Data supplied >>
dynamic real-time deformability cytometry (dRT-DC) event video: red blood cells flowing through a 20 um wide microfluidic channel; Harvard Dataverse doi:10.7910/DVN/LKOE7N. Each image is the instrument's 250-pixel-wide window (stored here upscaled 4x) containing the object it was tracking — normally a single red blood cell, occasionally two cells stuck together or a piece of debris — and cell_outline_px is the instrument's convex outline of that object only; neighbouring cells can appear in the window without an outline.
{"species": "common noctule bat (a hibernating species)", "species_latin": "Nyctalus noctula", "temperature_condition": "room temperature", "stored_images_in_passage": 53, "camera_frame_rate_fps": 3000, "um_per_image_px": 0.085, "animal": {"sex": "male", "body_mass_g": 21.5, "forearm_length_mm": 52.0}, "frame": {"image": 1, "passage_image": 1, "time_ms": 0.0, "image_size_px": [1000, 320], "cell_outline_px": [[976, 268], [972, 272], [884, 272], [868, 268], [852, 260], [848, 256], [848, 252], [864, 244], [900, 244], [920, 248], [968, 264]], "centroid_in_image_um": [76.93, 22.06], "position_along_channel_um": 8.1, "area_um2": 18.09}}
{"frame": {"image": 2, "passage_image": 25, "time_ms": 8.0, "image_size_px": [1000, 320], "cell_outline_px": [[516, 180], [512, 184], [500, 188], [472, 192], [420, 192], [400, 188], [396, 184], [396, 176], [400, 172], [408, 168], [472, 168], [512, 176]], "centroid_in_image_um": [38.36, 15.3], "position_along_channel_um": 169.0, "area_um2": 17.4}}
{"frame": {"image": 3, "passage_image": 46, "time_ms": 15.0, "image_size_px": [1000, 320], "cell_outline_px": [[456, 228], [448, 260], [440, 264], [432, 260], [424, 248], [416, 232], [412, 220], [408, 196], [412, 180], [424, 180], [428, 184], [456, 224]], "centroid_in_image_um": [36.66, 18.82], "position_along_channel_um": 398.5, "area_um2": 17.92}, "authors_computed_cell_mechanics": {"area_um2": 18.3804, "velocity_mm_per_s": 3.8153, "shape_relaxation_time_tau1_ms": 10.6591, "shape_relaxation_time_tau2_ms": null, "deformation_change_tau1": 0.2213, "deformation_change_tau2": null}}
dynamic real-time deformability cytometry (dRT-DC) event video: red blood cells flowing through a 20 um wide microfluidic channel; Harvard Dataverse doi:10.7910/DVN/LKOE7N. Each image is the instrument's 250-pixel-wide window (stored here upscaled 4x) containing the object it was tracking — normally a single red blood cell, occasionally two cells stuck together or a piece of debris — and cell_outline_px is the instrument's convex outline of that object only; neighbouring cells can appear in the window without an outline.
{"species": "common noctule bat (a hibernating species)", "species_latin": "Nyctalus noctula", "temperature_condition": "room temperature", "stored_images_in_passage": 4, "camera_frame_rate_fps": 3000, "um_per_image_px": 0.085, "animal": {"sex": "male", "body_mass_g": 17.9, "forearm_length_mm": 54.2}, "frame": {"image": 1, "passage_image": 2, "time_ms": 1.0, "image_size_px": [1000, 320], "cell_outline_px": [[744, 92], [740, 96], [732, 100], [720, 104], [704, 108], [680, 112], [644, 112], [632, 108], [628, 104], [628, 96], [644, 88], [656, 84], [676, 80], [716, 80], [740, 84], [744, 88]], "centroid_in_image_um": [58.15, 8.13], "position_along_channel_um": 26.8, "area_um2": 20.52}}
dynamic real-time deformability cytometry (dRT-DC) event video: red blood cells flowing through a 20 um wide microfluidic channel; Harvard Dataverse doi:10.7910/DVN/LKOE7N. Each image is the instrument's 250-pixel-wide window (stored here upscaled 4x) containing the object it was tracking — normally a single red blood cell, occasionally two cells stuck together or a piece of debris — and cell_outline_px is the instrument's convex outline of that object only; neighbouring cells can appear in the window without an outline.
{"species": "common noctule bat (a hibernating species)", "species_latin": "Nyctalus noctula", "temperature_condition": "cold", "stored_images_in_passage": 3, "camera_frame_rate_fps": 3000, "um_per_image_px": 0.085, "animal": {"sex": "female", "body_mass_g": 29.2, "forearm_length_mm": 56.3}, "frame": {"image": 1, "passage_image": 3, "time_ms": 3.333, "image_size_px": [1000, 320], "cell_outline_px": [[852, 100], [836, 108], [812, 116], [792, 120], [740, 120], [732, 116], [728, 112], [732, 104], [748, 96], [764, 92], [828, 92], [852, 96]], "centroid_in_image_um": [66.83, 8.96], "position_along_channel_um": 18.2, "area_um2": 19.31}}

What you have to do >>
Every record above should be copied exactly.

Exercise response >>
dynamic real-time deformability cytometry (dRT-DC) event video: red blood cells flowing through a 20 um wide microfluidic channel; Harvard Dataverse doi:10.7910/DVN/LKOE7N. Each image is the instrument's 250-pixel-wide window (stored here upscaled 4x) containing the object it was tracking — normally a single red blood cell, occasionally two cells stuck together or a piece of debris — and cell_outline_px is the instrument's convex outline of that object only; neighbouring cells can appear in the window without an outline.
{"species": "common noctule bat (a hibernating species)", "species_latin": "Nyctalus noctula", "temperature_condition": "room temperature", "stored_images_in_passage": 53, "camera_frame_rate_fps": 3000, "um_per_image_px": 0.085, "animal": {"sex": "male", "body_mass_g": 21.5, "forearm_length_mm": 52.0}, "frame": {"image": 1, "passage_image": 1, "time_ms": 0.0, "image_size_px": [1000, 320], "cell_outline_px": [[976, 268], [972, 272], [884, 272], [868, 268], [852, 260], [848, 256], [848, 252], [864, 244], [900, 244], [920, 248], [968, 264]], "centroid_in_image_um": [76.93, 22.06], "position_along_channel_um": 8.1, "area_um2": 18.09}}
{"frame": {"image": 2, "passage_image": 25, "time_ms": 8.0, "image_size_px": [1000, 320], "cell_outline_px": [[516, 180], [512, 184], [500, 188], [472, 192], [420, 192], [400, 188], [396, 184], [396, 176], [400, 172], [408, 168], [472, 168], [512, 176]], "centroid_in_image_um": [38.36, 15.3], "position_along_channel_um": 169.0, "area_um2": 17.4}}
{"frame": {"image": 3, "passage_image": 46, "time_ms": 15.0, "image_size_px": [1000, 320], "cell_outline_px": [[456, 228], [448, 260], [440, 264], [432, 260], [424, 248], [416, 232], [412, 220], [408, 196], [412, 180], [424, 180], [428, 184], [456, 224]], "centroid_in_image_um": [36.66, 18.82], "position_along_channel_um": 398.5, "area_um2": 17.92}, "authors_computed_cell_mechanics": {"area_um2": 18.3804, "velocity_mm_per_s": 3.8153, "shape_relaxation_time_tau1_ms": 10.6591, "shape_relaxation_time_tau2_ms": null, "deformation_change_tau1": 0.2213, "deformation_change_tau2": null}}
dynamic real-time deformability cytometry (dRT-DC) event video: red blood cells flowing through a 20 um wide microfluidic channel; Harvard Dataverse doi:10.7910/DVN/LKOE7N. Each image is the instrument's 250-pixel-wide window (stored here upscaled 4x) containing the object it was tracking — normally a single red blood cell, occasionally two cells stuck together or a piece of debris — and cell_outline_px is the instrument's convex outline of that object only; neighbouring cells can appear in the window without an outline.
{"species": "common noctule bat (a hibernating species)", "species_latin": "Nyctalus noctula", "temperature_condition": "room temperature", "stored_images_in_passage": 4, "camera_frame_rate_fps": 3000, "um_per_image_px": 0.085, "animal": {"sex": "male", "body_mass_g": 17.9, "forearm_length_mm": 54.2}, "frame": {"image": 1, "passage_image": 2, "time_ms": 1.0, "image_size_px": [1000, 320], "cell_outline_px": [[744, 92], [740, 96], [732, 100], [720, 104], [704, 108], [680, 112], [644, 112], [632, 108], [628, 104], [628, 96], [644, 88], [656, 84], [676, 80], [716, 80], [740, 84], [744, 88]], "centroid_in_image_um": [58.15, 8.13], "position_along_channel_um": 26.8, "area_um2": 20.52}}
dynamic real-time deformability cytometry (dRT-DC) event video: red blood cells flowing through a 20 um wide microfluidic channel; Harvard Dataverse doi:10.7910/DVN/LKOE7N. Each image is the instrument's 250-pixel-wide window (stored here upscaled 4x) containing the object it was tracking — normally a single red blood cell, occasionally two cells stuck together or a piece of debris — and cell_outline_px is the instrument's convex outline of that object only; neighbouring cells can appear in the window without an outline.
{"species": "common noctule bat (a hibernating species)", "species_latin": "Nyctalus noctula", "temperature_condition": "cold", "stored_images_in_passage": 3, "camera_frame_rate_fps": 3000, "um_per_image_px": 0.085, "animal": {"sex": "female", "body_mass_g": 29.2, "forearm_length_mm": 56.3}, "frame": {"image": 1, "passage_image": 3, "time_ms": 3.333, "image_size_px": [1000, 320], "cell_outline_px": [[852, 100], [836, 108], [812, 116], [792, 120], [740, 120], [732, 116], [728, 112], [732, 104], [748, 96], [764, 92], [828, 92], [852, 96]], "centroid_in_image_um": [66.83, 8.96], "position_along_channel_um": 18.2, "area_um2": 19.31}}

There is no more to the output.